As of December 31, 2022, the Company was in compliance with all applicable covenants under the Loan Agreement.

 

As of December 31, 2022, principal, final facility fee and PIK payments under the Loan Agreement, as amended, were as follows (in thousands):

 

Year Ending December 31,

       

2023

  $  

2024

    9,045  

2025

    10,339  

Total

    19,384  

Less: Amount of PIK additions and final facility fee to be incurred subsequent to December 31, 2022

    (4,970

)

Less: Amount representing debt issuance costs

    (249

)

Borrowings, current portion, as of December 31, 2022

  $ 14,165  

 

 

In connection with drawdowns under the Loan Agreement, the Company recorded aggregate debt discounts of $1.3 million as contra-debt.
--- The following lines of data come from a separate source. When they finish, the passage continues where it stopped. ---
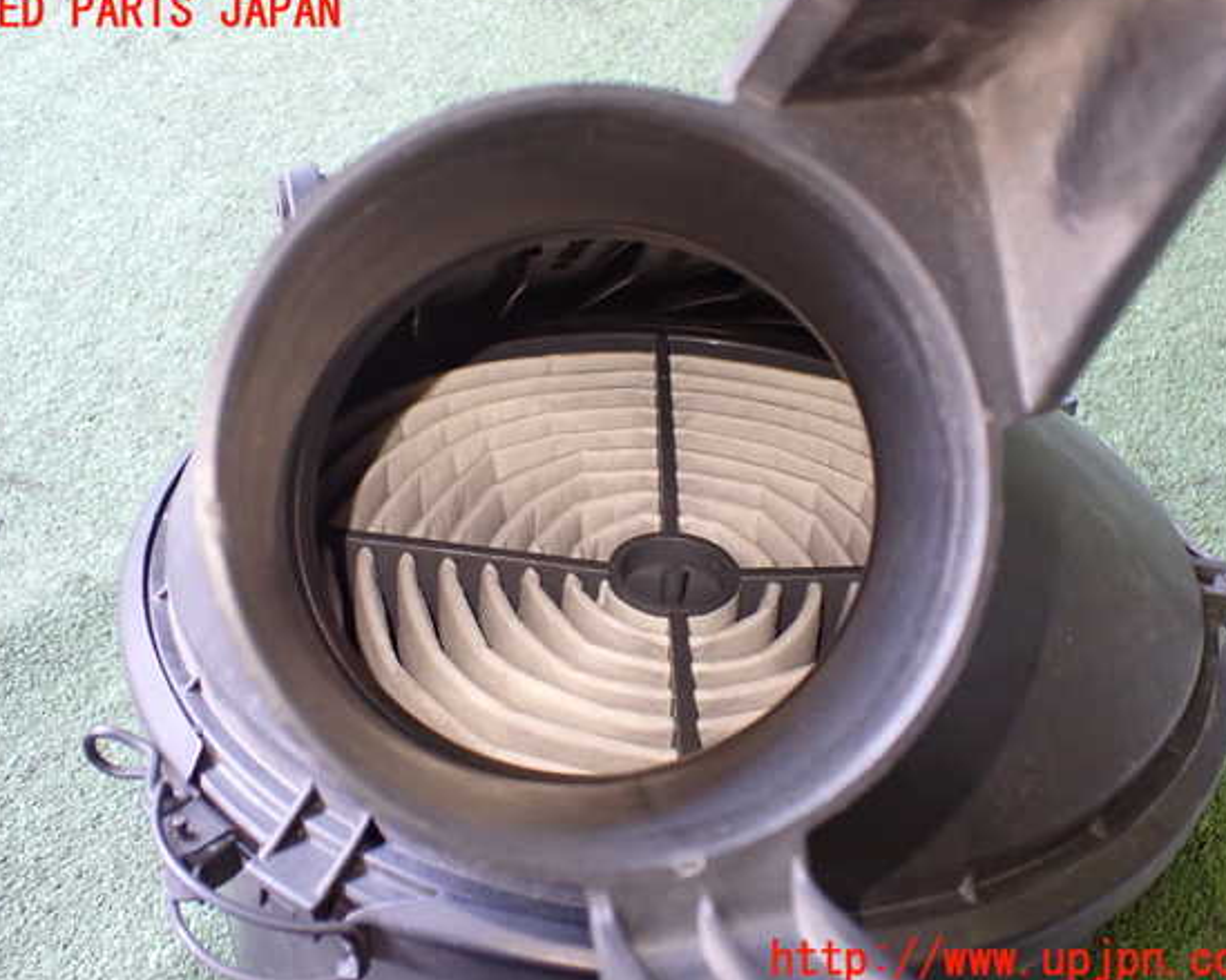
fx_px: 1161
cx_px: 605
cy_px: 487
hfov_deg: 55.7
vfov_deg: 45.8
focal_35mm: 32
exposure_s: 1/50
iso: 800
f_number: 2.3
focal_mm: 5.4
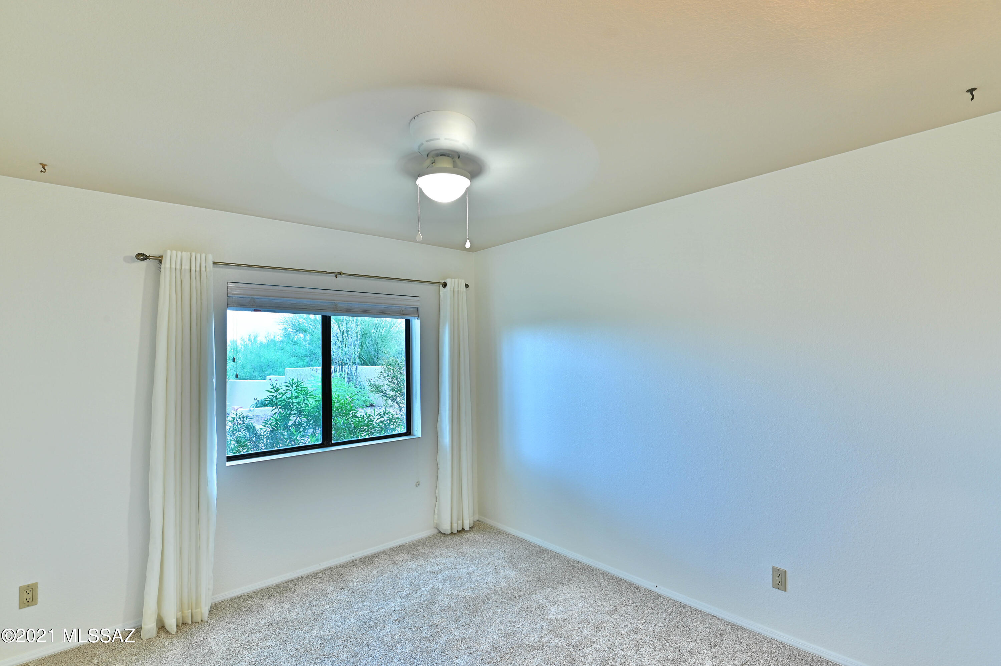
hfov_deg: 96.8
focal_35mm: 16
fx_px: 445
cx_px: 500
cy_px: 333
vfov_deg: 73.7
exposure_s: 1/2
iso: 100
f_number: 9
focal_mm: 16
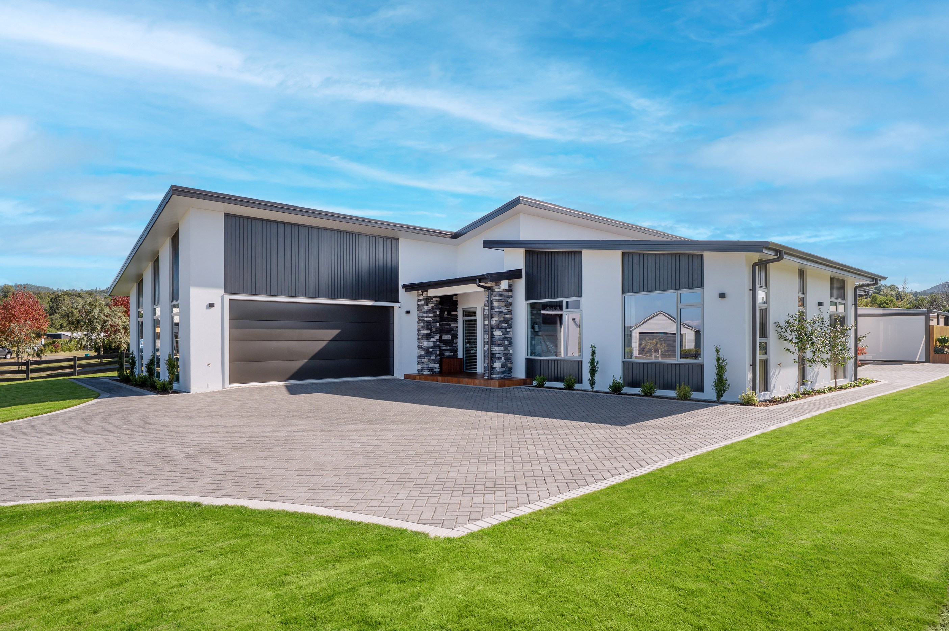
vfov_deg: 61.9
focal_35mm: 20
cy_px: 316
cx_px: 474
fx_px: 527
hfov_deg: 84.0
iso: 100
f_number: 7.1
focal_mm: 20
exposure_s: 1/400
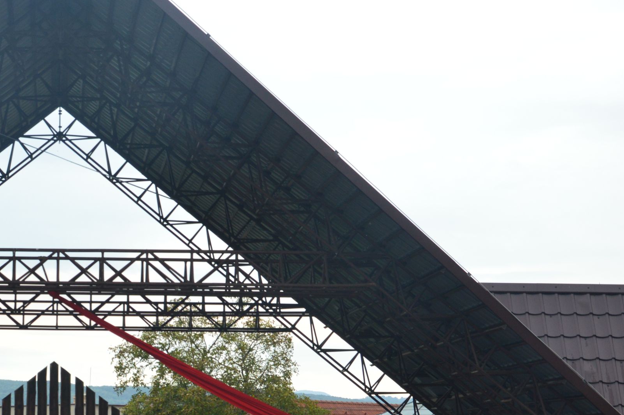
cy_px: 364
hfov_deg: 22.1
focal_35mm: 90
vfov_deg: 15.0
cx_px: 50
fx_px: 1559
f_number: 9
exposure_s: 1/125
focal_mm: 32
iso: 400
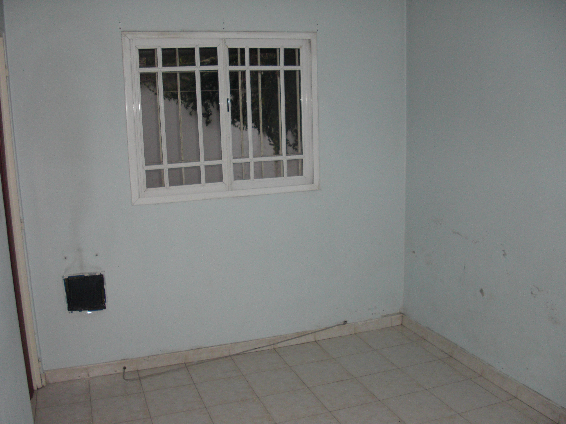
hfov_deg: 51.4
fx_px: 589
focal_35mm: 36
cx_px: 283
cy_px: 212
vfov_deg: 39.7
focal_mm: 6.3
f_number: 2.8
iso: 200
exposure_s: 1/60
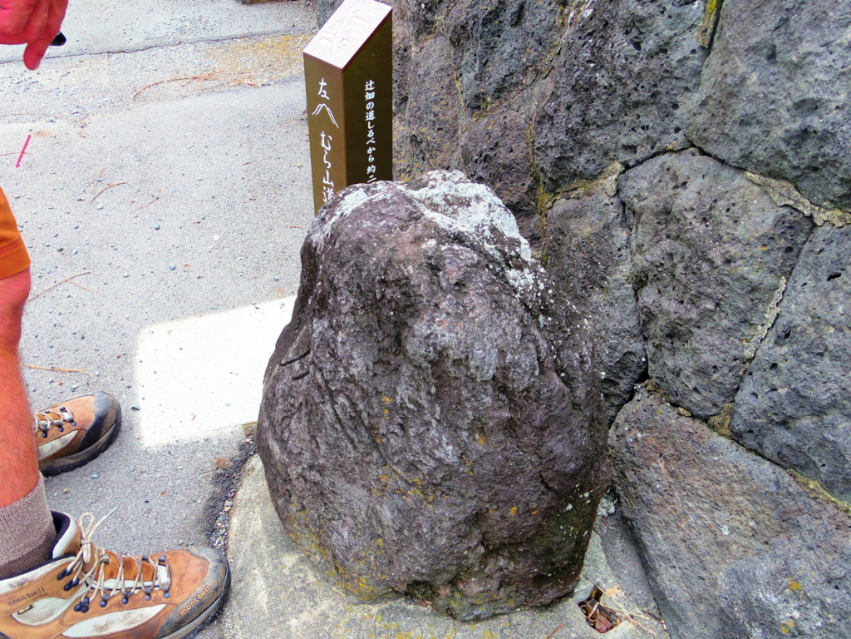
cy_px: 320
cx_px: 426
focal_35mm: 31
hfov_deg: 58.4
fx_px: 762
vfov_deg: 45.4
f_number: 3.2
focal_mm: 5.7
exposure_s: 1/80
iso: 200
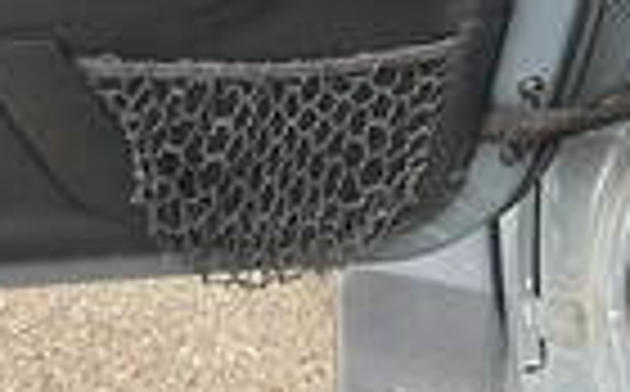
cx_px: -58
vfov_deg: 14.0
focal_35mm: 88
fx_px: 1508
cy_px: -167
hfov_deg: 22.3
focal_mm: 3
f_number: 1.8
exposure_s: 1/122
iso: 20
The debt discounts are being amortized as non-cash interest expense using the effective interest method over the term of the Loan Agreement. As of December 31, 2022 and 2021, the balance of the aggregate debt discount was approximately $249,000 and $332,000, respectively. The Company’s interest expense associated with the amortization of debt discount was approximately $83,000 and $86,000 during the years ended December 31, 2022 and 2021, respectively. The Company incurred total interest expense of approximately $1.9 million and $1.6 million during the years ended December 31, 2022 and 2021, respectively.

 

Due to the substantial doubt about the Company’s ability to continue operating as a going concern and the Event of Default (as defined in the Loan Agreement) that could result due to a “Material Adverse Change” under the Loan Agreement, the entire outstanding amount of borrowings under the Loan Agreement and associated aggregate debt discount at December 31, 2022 was classified as current in these financial statements as compared with long-term as of December 31, 2021. CRG has not purported that an Event of Default has resulted due to a Material Adverse Change.

 

Paycheck Protection Program

 

On April 23, 2020, the Company received loan proceeds of $2.3 million (the “PPP Loan”) pursuant to the Paycheck Protection Program under the CARES Act.

 

The PPP Loan, which was in the form of a promissory note, dated April 20, 2020 (the “Promissory Note”), between the Company and Silicon Valley Bank (“SVB”) as the lender, was set to mature on April 20, 2022 and bore interest at a fixed rate of 1% per annum, payable monthly commencing six months from the date of the Loan, with prepayment of the borrowings permitted with no associated penalty or premium.

 

The PPP Loan was administered by the U.S. Small Business Administration (“SBA”). The SBA was given the authority under the PPP to forgive loans if all employees were kept on the payroll for a required period and the loan proceeds were used for payroll, rent and utilities. The Company applied for debt forgiveness in December 2020.

 

On April 17, 2021, the Company was notified by SVB that its PPP Loan had been fully forgiven by the SBA and that there was no remaining balance on the PPP Loan. The Company recorded the forgiveness as other income in April 2021 in the amount of $2.4 million, of which approximately $23,000 was accrued interest. For the year ended December 31, 2021, the Company incurred interest expense of approximately $7,000 related to the PPP Loan.